ACTIVITY 1 –
In the essay on the Grand Central flags below, rewrite the paragraph beginning "Among all those impromptu American flags" as a short bulleted list that keeps its main facts.
ACTIVITY 2 –
Answer these questions about the essay on the Grand Central flags below:
(a) On what date did The New York Observer publish the shortened version of the essay?
(b) What share of respondents to the Gothamist poll agreed that the flags have overstayed their welcome?
(c) What does the writer name as their hometown?

The Grand Central sky, as it always was — and should be again
On 10 July 2007, The New York Observer published an abbreviated version of the following essay arguing that it's time for the flags in Grand Central's main hall to come down. You can read the Observer essay here.
Of the more than 1,100 New Yorkers who responded to
a Gothamist poll based on the Observer essay, fully two-thirds agreed that the Grand Central flags have overstayed their welcome.
:: :: ::
Unbidden, they came. Not in response
to any appeal, official or otherwise,
but as visceral, desperate, speechless inarticulations of solidarity and resolve.
In a matter of hours after 9/11 morning, there were thousands of them, and they were everywhere in New York — on storefronts; in building lobbies; on bumpers, subway cars and lapels; lining the avenues.
Among all those impromptu American flags were two
placed in the iconic main hall of Grand Central Terminal: The first, a flagpole standard, soon was joined by an enormous 40-foot-by-20-foot banner, vertically suspended over the center of the room. Smaller flags have been hung in Grand Central's main hall before, especially during times of war, according to Metro-North spokeswoman Margie Anders, but a flag of this size — nearly four stories tall — is "basically unprecedented".
Both flags hang there still. But they can no longer mean
what they meant in the days and weeks after 9/11. Now, four-plus years into a war that, according to a recent CBS poll, more than three-quarters of Americans think is going "badly" and more than 60 percent think we should never have started in the first place, the flags at Grand Central don't unite us; they divide us. This is only the most obvious reason they must come down.
:: :: ::
HERE'S another flag story. It took place in my
hometown of Owensboro, Kentucky.

DATA EXCERPTS –
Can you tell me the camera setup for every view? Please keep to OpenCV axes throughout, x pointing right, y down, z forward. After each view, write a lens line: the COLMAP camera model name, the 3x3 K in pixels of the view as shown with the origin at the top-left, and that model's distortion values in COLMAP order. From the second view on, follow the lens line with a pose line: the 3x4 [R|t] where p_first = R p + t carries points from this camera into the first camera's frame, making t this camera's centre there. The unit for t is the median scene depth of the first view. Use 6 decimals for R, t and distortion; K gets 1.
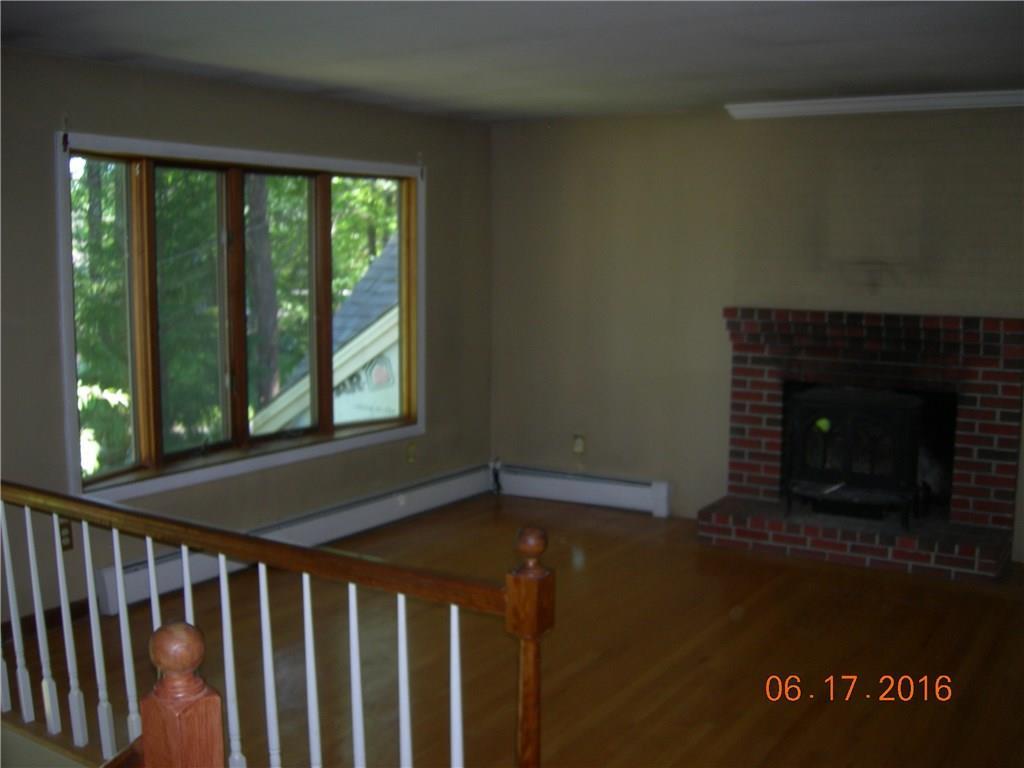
lens RADIAL K [[1095.0, 0, 512.0], [0, 1095.0, 384.0], [0, 0, 1]] dist [-0.116001, -0.019259]
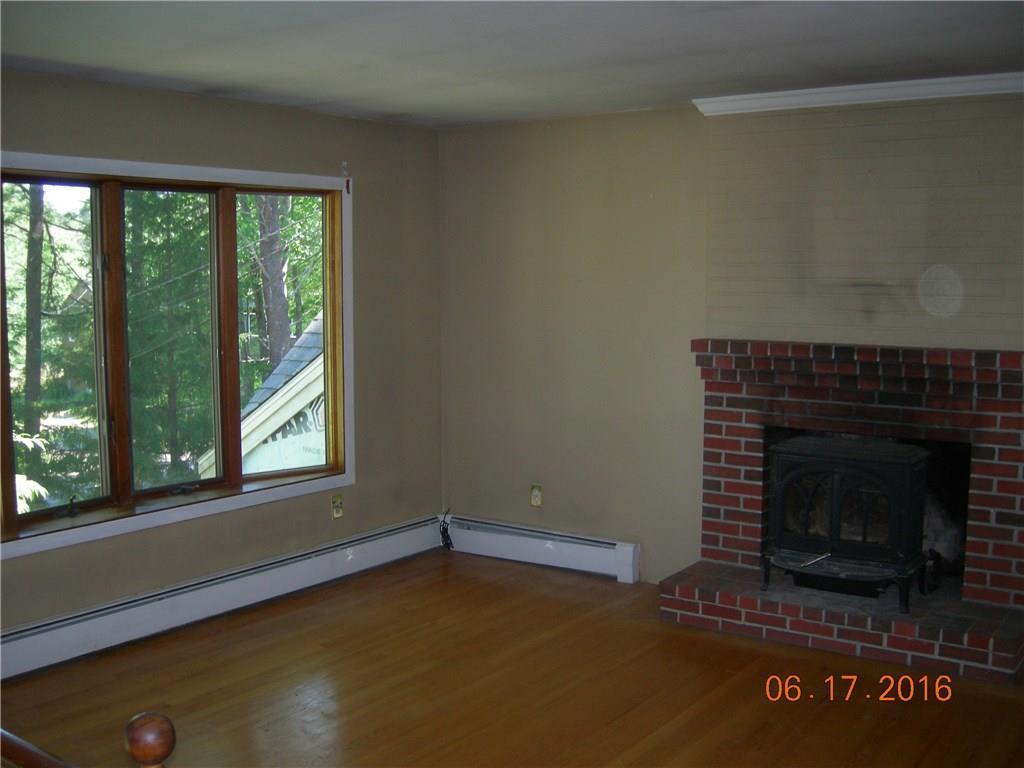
lens RADIAL K [[1085.6, 0, 512.0], [0, 1085.6, 384.0], [0, 0, 1]] dist [-0.130098, 0.016659]
pose [[0.998261, -0.001086, -0.058935, 0.105456], [-0.000080, 0.999804, -0.019780, -0.019310], [0.058945, 0.019751, 0.998066, 0.159528]]
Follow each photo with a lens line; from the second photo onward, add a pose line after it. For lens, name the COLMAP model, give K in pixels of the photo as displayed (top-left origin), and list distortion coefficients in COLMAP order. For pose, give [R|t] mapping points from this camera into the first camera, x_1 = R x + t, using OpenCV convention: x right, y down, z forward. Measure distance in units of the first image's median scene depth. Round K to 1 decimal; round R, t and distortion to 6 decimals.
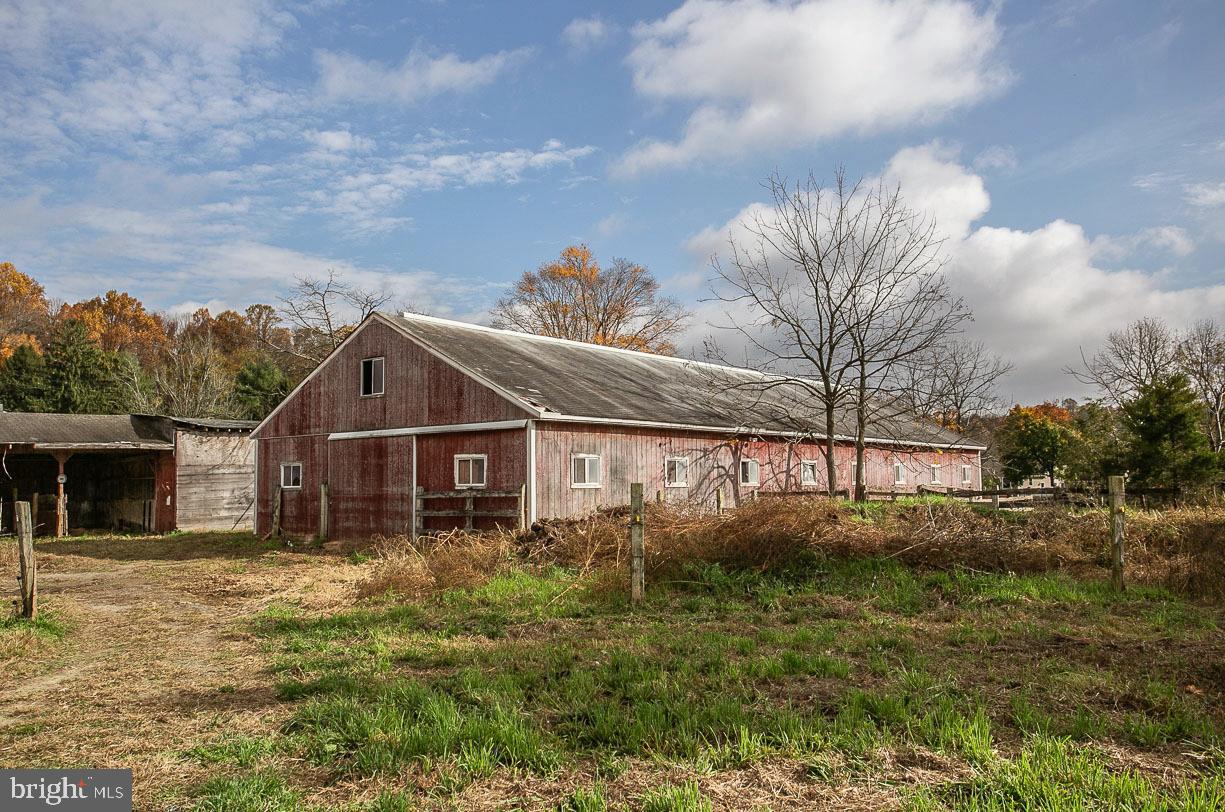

TASK RESULT 1 –
- Two of the American flags that appeared after 9/11 were placed in Grand Central Terminal's main hall.
- The first was a flagpole standard.
- It was soon joined by a 40-foot-by-20-foot banner hung vertically over the center of the room.
- Metro-North spokeswoman Margie Anders says smaller flags have hung there before, especially in wartime.
- She calls a flag this size, nearly four stories tall, "basically unprecedented."

TASK RESULT 2 –
(a) 10 July 2007
(b) Two-thirds
(c) Owensboro, Kentucky